>>

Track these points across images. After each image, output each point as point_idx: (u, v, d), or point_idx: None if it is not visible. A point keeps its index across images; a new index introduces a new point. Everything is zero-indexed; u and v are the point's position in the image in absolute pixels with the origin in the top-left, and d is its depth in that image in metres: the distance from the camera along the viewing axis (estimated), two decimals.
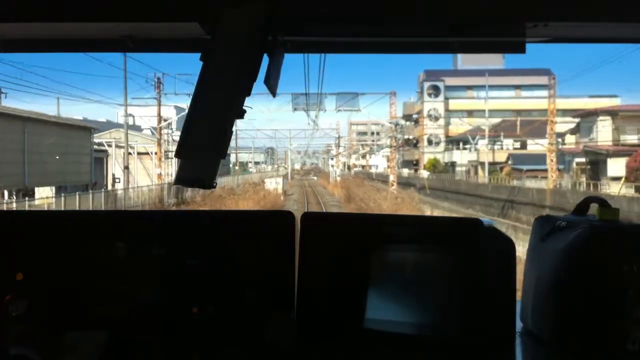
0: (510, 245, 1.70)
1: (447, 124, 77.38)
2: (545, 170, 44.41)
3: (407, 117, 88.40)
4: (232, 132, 1.52)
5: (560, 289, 1.61)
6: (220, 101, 1.48)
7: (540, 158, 52.59)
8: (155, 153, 46.71)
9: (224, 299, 1.76)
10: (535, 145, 57.60)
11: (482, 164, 61.15)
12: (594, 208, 1.75)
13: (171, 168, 46.87)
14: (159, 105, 42.99)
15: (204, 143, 1.46)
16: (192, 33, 1.58)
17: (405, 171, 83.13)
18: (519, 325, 1.77)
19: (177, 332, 1.71)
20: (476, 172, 63.99)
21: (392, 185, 47.68)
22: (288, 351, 1.64)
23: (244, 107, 1.52)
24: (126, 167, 40.40)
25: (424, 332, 1.72)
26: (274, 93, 1.64)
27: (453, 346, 1.68)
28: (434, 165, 72.66)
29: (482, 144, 63.93)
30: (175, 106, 63.51)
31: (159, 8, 1.52)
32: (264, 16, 1.49)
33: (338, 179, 76.22)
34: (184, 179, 1.47)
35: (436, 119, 76.74)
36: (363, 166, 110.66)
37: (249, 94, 1.52)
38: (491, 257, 1.69)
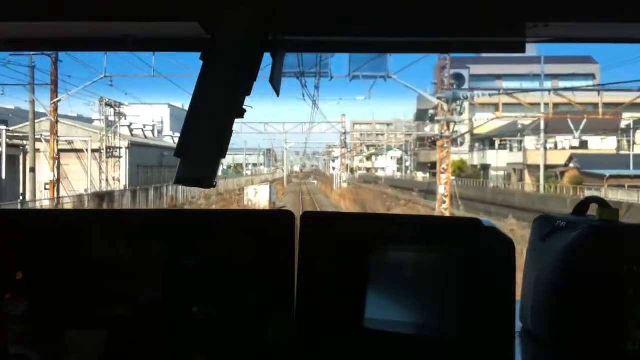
0: (510, 245, 1.70)
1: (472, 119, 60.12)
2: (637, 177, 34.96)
3: (421, 112, 75.70)
4: (232, 131, 1.52)
5: (560, 289, 1.61)
6: (220, 101, 1.48)
7: (615, 160, 41.91)
8: (99, 150, 35.71)
9: (224, 299, 1.76)
10: (593, 143, 47.70)
11: (530, 167, 47.93)
12: (593, 208, 1.76)
13: (119, 171, 38.30)
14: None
15: (204, 143, 1.47)
16: (192, 33, 1.58)
17: (420, 175, 70.86)
18: (518, 325, 1.77)
19: (177, 332, 1.71)
20: (521, 178, 49.28)
21: (444, 202, 29.66)
22: (288, 351, 1.64)
23: (244, 107, 1.53)
24: (32, 170, 29.21)
25: (424, 332, 1.72)
26: (277, 92, 1.64)
27: (453, 346, 1.68)
28: (459, 169, 57.48)
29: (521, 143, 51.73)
30: (169, 104, 60.31)
31: (159, 8, 1.52)
32: (264, 16, 1.49)
33: (344, 185, 63.52)
34: (184, 178, 1.47)
35: (460, 113, 65.57)
36: (368, 169, 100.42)
37: (249, 94, 1.52)
38: (491, 257, 1.69)
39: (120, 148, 39.32)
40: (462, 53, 1.76)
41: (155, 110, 58.48)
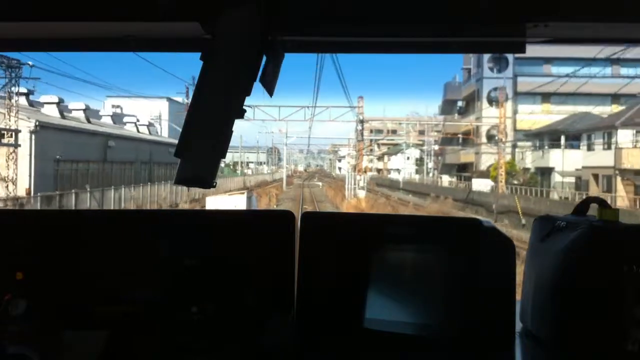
0: (510, 245, 1.70)
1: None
2: None
3: (449, 103, 65.74)
4: (232, 132, 1.52)
5: (560, 289, 1.61)
6: (220, 101, 1.48)
7: None
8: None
9: (224, 299, 1.76)
10: None
11: (624, 171, 34.23)
12: (593, 208, 1.75)
13: (15, 167, 24.35)
14: None
15: (204, 143, 1.47)
16: (192, 33, 1.58)
17: (446, 179, 59.87)
18: (518, 325, 1.77)
19: (177, 332, 1.71)
20: (610, 188, 34.76)
21: None
22: (288, 351, 1.64)
23: (244, 107, 1.53)
24: None
25: (423, 332, 1.72)
26: (270, 92, 1.65)
27: (453, 346, 1.68)
28: (507, 173, 43.57)
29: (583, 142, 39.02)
30: (168, 99, 57.18)
31: (159, 8, 1.52)
32: (264, 16, 1.49)
33: (361, 192, 44.20)
34: (184, 178, 1.48)
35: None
36: (379, 170, 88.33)
37: (249, 94, 1.53)
38: (491, 257, 1.69)
39: (16, 131, 24.36)
40: (462, 53, 1.76)
41: (154, 105, 56.32)
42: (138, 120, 50.03)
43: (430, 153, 69.68)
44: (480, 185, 44.18)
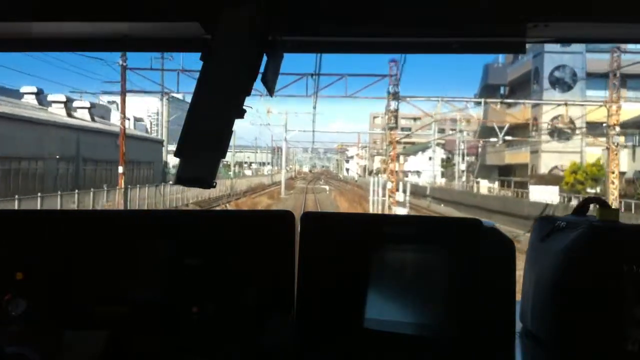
0: (510, 245, 1.70)
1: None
2: None
3: (489, 89, 51.17)
4: (232, 132, 1.53)
5: (560, 289, 1.61)
6: (220, 101, 1.49)
7: None
8: None
9: (224, 299, 1.76)
10: None
11: None
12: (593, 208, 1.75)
13: None
14: None
15: (204, 143, 1.47)
16: (192, 33, 1.59)
17: (485, 185, 47.31)
18: (518, 325, 1.77)
19: (177, 332, 1.71)
20: None
21: None
22: (288, 351, 1.65)
23: (244, 107, 1.54)
24: None
25: (423, 332, 1.72)
26: (271, 92, 1.65)
27: (453, 346, 1.68)
28: (594, 180, 32.19)
29: None
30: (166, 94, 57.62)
31: (159, 8, 1.53)
32: (264, 16, 1.49)
33: (400, 210, 27.73)
34: (184, 178, 1.48)
35: (569, 87, 38.56)
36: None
37: (249, 94, 1.53)
38: (491, 257, 1.69)
39: None
40: (462, 53, 1.77)
41: (151, 101, 54.60)
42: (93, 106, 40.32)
43: (459, 152, 55.52)
44: (542, 194, 30.97)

<<

From the data above, output only the lines between the line containing "2: (545, 170, 44.41)" and the line containing "17: (405, 171, 83.13)", inclusive, exactly as written.

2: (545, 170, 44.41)
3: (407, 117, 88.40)
4: (232, 132, 1.52)
5: (560, 289, 1.61)
6: (220, 101, 1.48)
7: (540, 158, 52.59)
8: (155, 153, 46.71)
9: (224, 299, 1.76)
10: (535, 145, 57.60)
11: (482, 164, 61.15)
12: (594, 208, 1.75)
13: (171, 168, 46.87)
14: (159, 105, 42.99)
15: (204, 143, 1.46)
16: (192, 33, 1.58)
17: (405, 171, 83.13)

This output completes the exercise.